Исламское Государство пытается вернуться в еще более далекое прошлое. Его приверженцы придерживаются средневековой доктрины IX века — дабы оправдать свои усилия по восстановлению халифата, в котором «законность всех эмиратов, групп, государств и организаций становится нулевой», а казни и рабство являются обычным делом.

Запад тоже попал в ловушку ностальгии и цепляется за концепции конца XX века, трактующие о порядке, в котором он создает правила и может выбрать, следовать ли им. Свежим примером этой отжившей точки зрения являются неуклюжие (не говоря уже о том, что они провалились) попытки Америки остановить поддержку возглавляемого Китаем Азиатского банка инфраструктурных инвестиций после неоднократных отказов усилить голоса развивающихся стран в рамках Бреттон-Вудских институтов.

Ностальгия также стала основным фактором во внутренней политике многих стран. По всей Европе популистские партии — от правой Партия независимости Соединенного Королевства до левой Syriza в Греции — добиваются возвращения к якобы простым и более счастливым временам национального контроля и закрытых границ. В США известное положение юриспруденции защищает «первоначальное намерение» в создателей Конституции, в то время как республиканцы переходят к изоляционизму, а демократы денонсируют соглашения о свободной торговле.

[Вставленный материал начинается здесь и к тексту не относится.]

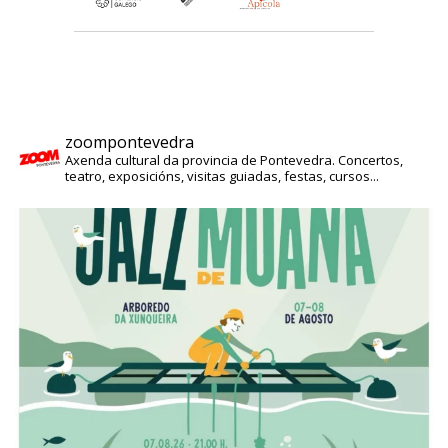
zoompontevedra
Axenda cultural da provincia de Pontevedra. Concertos,
teatro, exposicións, visitas guiadas, festas, cursos...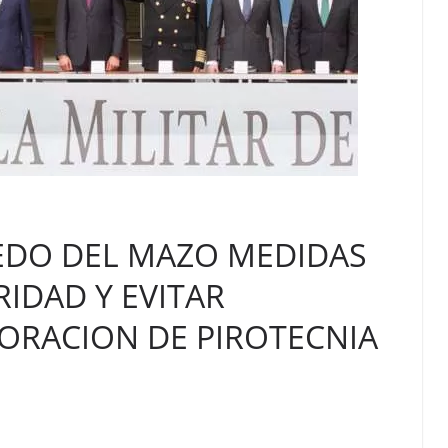
EDO DEL MAZO MEDIDAS
IDAD Y EVITAR
ORACION DE PIROTECNIA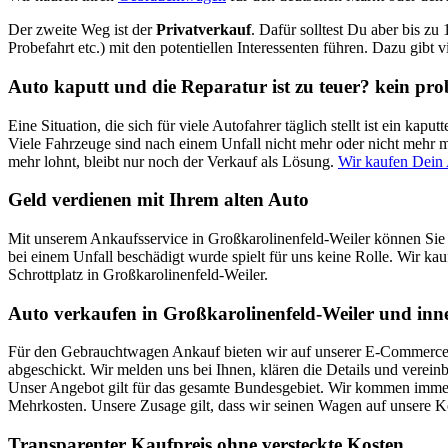
Der zweite Weg ist der
Privatverkauf
. Dafür solltest Du aber bis zu
Probefahrt etc.) mit den potentiellen Interessenten führen. Dazu gibt 
Auto kaputt und die Reparatur ist zu teuer? kein pr
Eine Situation, die sich für viele Autofahrer täglich stellt ist ein k
Viele Fahrzeuge sind nach einem Unfall nicht mehr oder nicht mehr mi
mehr lohnt, bleibt nur noch der Verkauf als Lösung.
Wir kaufen Dein 
Geld verdienen mit Ihrem alten Auto
Mit unserem Ankaufsservice in Großkarolinenfeld-Weiler können Sie 
bei einem Unfall beschädigt wurde spielt für uns keine Rolle. Wir kau
Schrottplatz in Großkarolinenfeld-Weiler.
Auto verkaufen in Großkarolinenfeld-Weiler und inn
Für den Gebrauchtwagen Ankauf bieten wir auf unserer E-Commerce Pl
abgeschickt. Wir melden uns bei Ihnen, klären die Details und verei
Unser Angebot gilt für das gesamte Bundesgebiet. Wir kommen immer 
Mehrkosten. Unsere Zusage gilt, dass wir seinen Wagen auf unsere 
Transparenter Kaufpreis ohne versteckte Kosten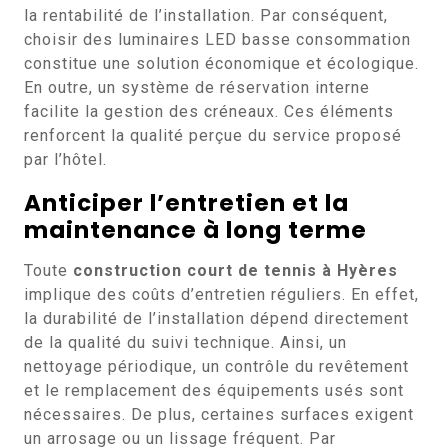
la rentabilité de l’installation. Par conséquent,
choisir des luminaires LED basse consommation
constitue une solution économique et écologique.
En outre, un système de réservation interne
facilite la gestion des créneaux. Ces éléments
renforcent la qualité perçue du service proposé
par l’hôtel.
Anticiper l’entretien et la
maintenance à long terme
Toute
construction court de tennis à Hyères
implique des coûts d’entretien réguliers. En effet,
la durabilité de l’installation dépend directement
de la qualité du suivi technique. Ainsi, un
nettoyage périodique, un contrôle du revêtement
et le remplacement des équipements usés sont
nécessaires. De plus, certaines surfaces exigent
un arrosage ou un lissage fréquent. Par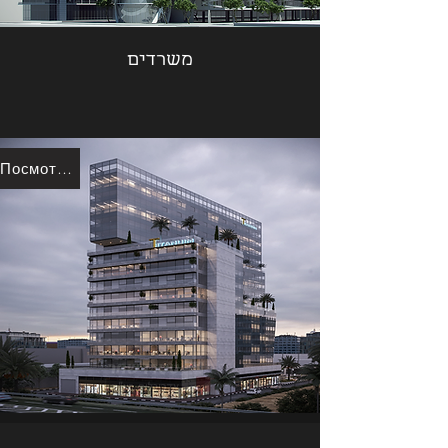
משרדים
Посмотреть больше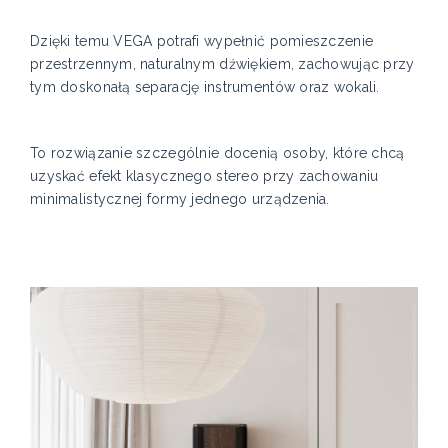
Dzięki temu VEGA potrafi wypełnić pomieszczenie
przestrzennym, naturalnym dźwiękiem, zachowując przy
tym doskonałą separację instrumentów oraz wokali.
To rozwiązanie szczególnie docenią osoby, które chcą
uzyskać efekt klasycznego stereo przy zachowaniu
minimalistycznej formy jednego urządzenia.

Но ностальгия не предлагает решений –это только мечта о побеге. Оглядываясь назад, мы не становимся ближе к тому, чего мы хотим; напротив — это верный способ не решать проблем, и, соответственно, упустить возможности, которые открываются перед нами. Пытаться продвинуть свои интересы на основе правил прошлого все равно что пытаться решить новый кроссворд, используя вчерашние подсказки.

Давайте посмотрим правде в глаза: безмятежного мира, в который многие люди так стремятся вернуться — во времена до Европейского союза, до Организации Объединенных Наций или даже до государств-наций — никогда не существовало. Как отметил Марсель Пруст, воспоминание о прошлом — это не обязательно воспоминание о вещах, какими они были в действительности. Прошлое купируется и преобразуется для того, чтобы быть изображенным в качестве прекрасного в противовес смятению и страданиям сегодняшнего дня.

Иногда ностальгия содержит позитивные коннотации. Но само слово — сочетание греческих nostos(возвращения домой) и algos (боль) — было придумано для описания болезни. Возможно, было бы целесообразно вернуться к этому определению ностальгии, по крайней мере, в ее политической манифестации как к чему-то сродни болезни, — состоянию, которое искажает реальность и препятствует выработке эффективных решений для реальных проблем.

Мировоззрение, коренящееся в XIX веке — и тем более в IX веке — неадекватно сложности современного глобализированного мира. Таким же образом рост новых негосударственных субъектов и сил означает, что привилегия создания (и нарушения) правил больше не может быть ограничена небольшим Западным клубом. А интенсивность глобальной конкуренции означает, что европейские страны не могут рассчитывать на процветание независимо друг от друга.

Утопические идеи процветают в отсутствие жизнеспособной альтернативы. Поэтому период рефлексии о мировом порядке является очень важным. Но, вместо того, чтобы позволить себе быть захваченными регрессивной волной ностальгии, мы должны привлекать друг друга к конструктивному разговору о проблемах, с которыми мы в действительности сталкиваемся, и предлагать новые идеи для их решения.